Si solides, si autorisés, si réfléchis qu’ils soient, nos jugemens en matière esthétique restent souvent provisoires : c’est ce que nous montre, tout de suite, la comparaison des jugemens portés naguère sur l’œuvre de Tiepolo et de ceux qui remplissent aujourd’hui toutes les revues italiennes. Mais la même comparaison nous amène après cela à une seconde découverte, qui ne laisse pas, en apparence, de contredire la première. Nous apercevons en effet que, si d’une génération à l’autre les jugemens ont varié sur la peinture du maître vénitien, les considérans qui les appuyaient sont demeurés à peu près les mêmes. Les particularités que Charles Blanc signalait autrefois comme étant les défauts de Tiepolo, le caractère « malsain et bizarre » de son génie, son manque « de mesure et de convenance » dans la décoration, son emploi de « taches » éclatantes et imprévues « dans les harmonies optiques de son orchestre », c’est tout cela précisément qu’on vante aujourd’hui comme ses principales vertus artistiques. On l’admire pour les mêmes raisons qui, il y a trente ans, le faisaient dédaigner. On célèbre sa hardiesse, son étrangeté, son constant souci des ensembles décoratifs. Maint critique lui sait gré d’avoir été incorrect ; mais personne ne nie son incorrection. Et peu s’en faut qu’on ne se demande, en retournant la phrase de l’Histoire des Peintres, ce que devait penser de Raphaël Mengs, timide et maladroit imitateur des Carrache, « un maître capable de placer dans un plafond, parmi les saints ou les anges, un hibou perché sur une branche, enveloppée d’une draperie volante ? »
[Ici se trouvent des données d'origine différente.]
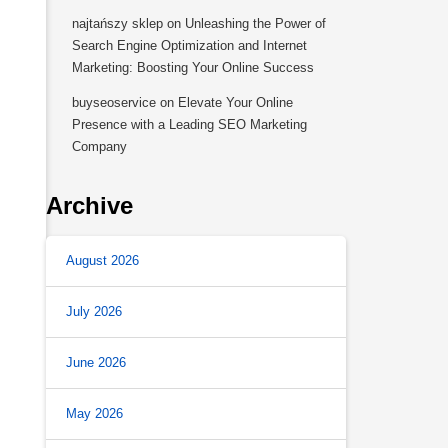
najtańszy sklep
on
Unleashing the Power of
Search Engine Optimization and Internet
Marketing: Boosting Your Online Success
buyseoservice
on
Elevate Your Online
Presence with a Leading SEO Marketing
Company
Archive
August 2026
July 2026
for Enhancing Your Website’s SEO Performance 
June 2026
May 2026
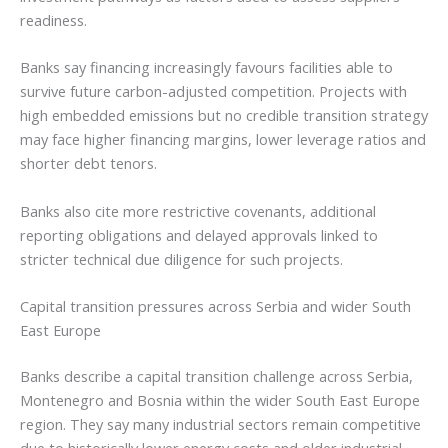
readiness.
Banks say financing increasingly favours facilities able to
survive future carbon-adjusted competition. Projects with
high embedded emissions but no credible transition strategy
may face higher financing margins, lower leverage ratios and
shorter debt tenors.
Banks also cite more restrictive covenants, additional
reporting obligations and delayed approvals linked to
stricter technical due diligence for such projects.
Capital transition pressures across Serbia and wider South
East Europe
Banks describe a capital transition challenge across Serbia,
Montenegro and Bosnia within the wider South East Europe
region. They say many industrial sectors remain competitive
due to historically lower energy costs and older industrial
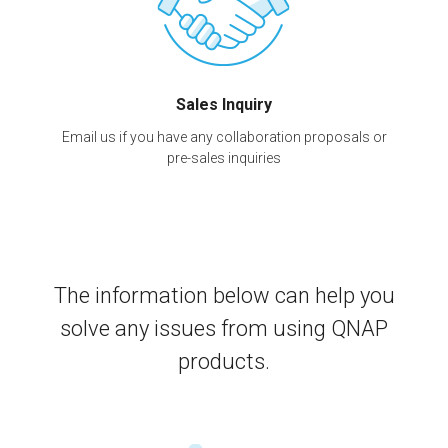
Sales Inquiry
Email us if you have any collaboration proposals or
pre-sales inquiries
The information below can help you
solve any issues from using QNAP
products.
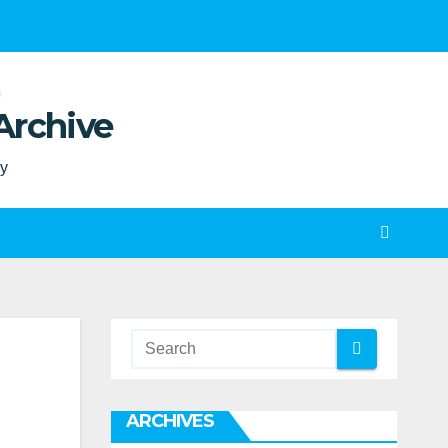
Archive
ty
ARCHIVES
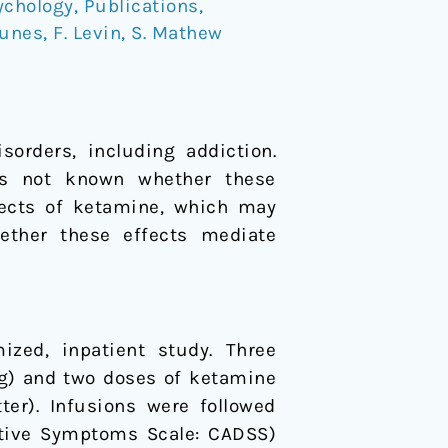
ychology
,
Publications
,
Nunes
,
F. Levin
,
S. Mathew
sorders, including addiction.
 is not known whether these
ffects of ketamine, which may
hether these effects mediate
ized, inpatient study. Three
mg) and two doses of ketamine
ter). Infusions were followed
ative Symptoms Scale: CADSS)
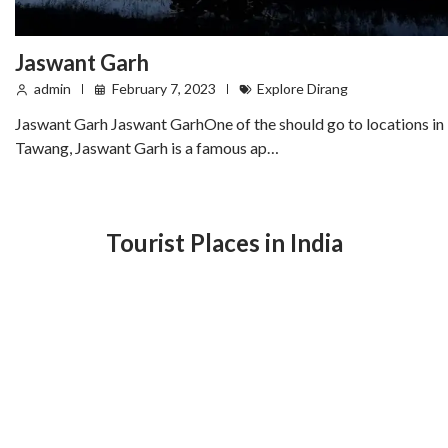
Jaswant Garh
admin
February 7, 2023
Explore Dirang
Jaswant Garh Jaswant GarhOne of the should go to locations in
Tawang, Jaswant Garh is a famous ap…
Tourist Places in India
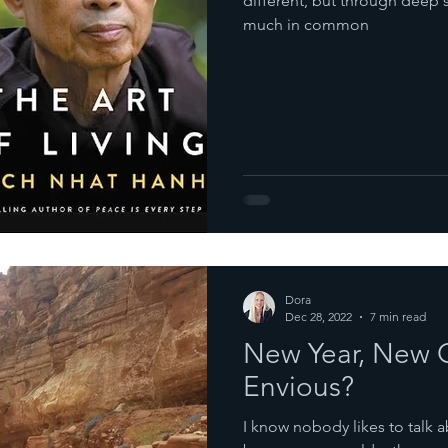
different, but through deep 
much in common
Dora
Dec 28, 2022
7 min read
New Year, New G
Envious?
I know nobody likes to talk a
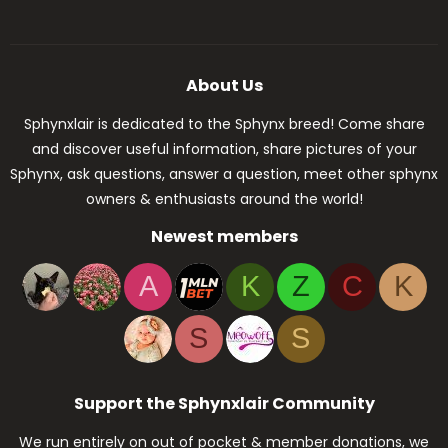
About Us
Sphynxlair is dedicated to the Sphynx breed! Come share
and discover useful information, share pictures of your
Sphynx, ask questions, answer a question, meet other sphynx
owners & enthusiasts around the world!
Newest members
A
K
Z
C
K
S
S
Support the Sphynxlair Community
We run entirely on out of pocket & member donations, we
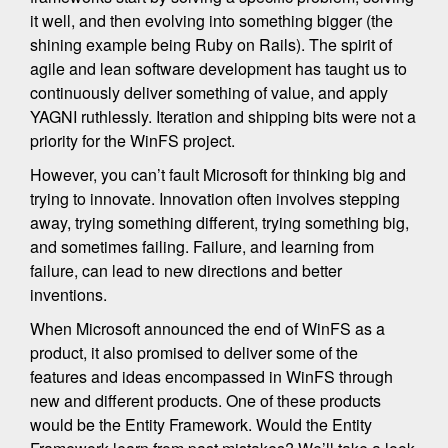
it well, and then evolving into something bigger (the
shining example being Ruby on Rails). The spirit of
agile and lean software development has taught us to
continuously deliver something of value, and apply
YAGNI ruthlessly. Iteration and shipping bits were not a
priority for the WinFS project.
However, you can’t fault Microsoft for thinking big and
trying to innovate. Innovation often involves stepping
away, trying something different, trying something big,
and sometimes failing. Failure, and learning from
failure, can lead to new directions and better
inventions.
When Microsoft announced the end of WinFS as a
product, it also promised to deliver some of the
features and ideas encompassed in WinFS through
new and different products. One of these products
would be the Entity Framework. Would the Entity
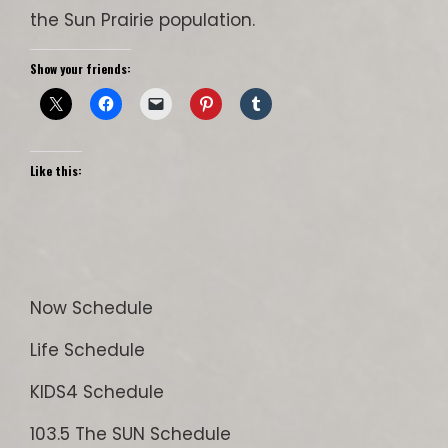
the Sun Prairie population.
Show your friends:
Like this:
Now Schedule
Life Schedule
KIDS4 Schedule
103.5 The SUN Schedule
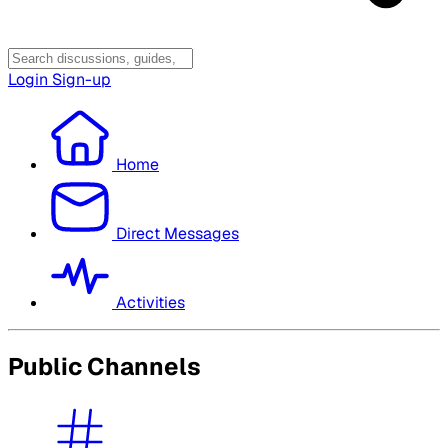
Login
Sign-up
Home
Direct Messages
Activities
Public Channels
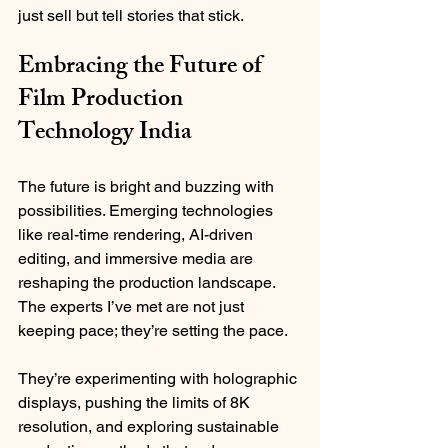
just sell but tell stories that stick.
Embracing the Future of 
Film Production 
Technology India
The future is bright and buzzing with 
possibilities. Emerging technologies 
like real-time rendering, AI-driven 
editing, and immersive media are 
reshaping the production landscape. 
The experts I’ve met are not just 
keeping pace; they’re setting the pace.
They’re experimenting with holographic 
displays, pushing the limits of 8K 
resolution, and exploring sustainable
C’est en effet ce hibou qui fait à présent le grand charme de l’art de Tiepolo ; ou plutôt c’est la juxtaposition que cet art. nous offre toujours du hibou et des anges, de l’observation réaliste et de la fantaisie idéale. Tiepolo nous plaît, exactement, par où il déplaisait aux générations précédentes. Nous n’avons pas découvert chez lui des qualités nouvelles ; mais ses défauts de naguère sont devenus pour nous autant de qualités. Et son cas, d’ailleurs, est loin d’être unique. Les motifs qu’on a eus d’admirer Poussin, par exemple, ou Ruysdael, ou David, sont les mêmes qu’on a eus ensuite pour les mépriser. Les goûts, les sentimens changent : l’œil ne change pas, et perçoit toujours la même vision.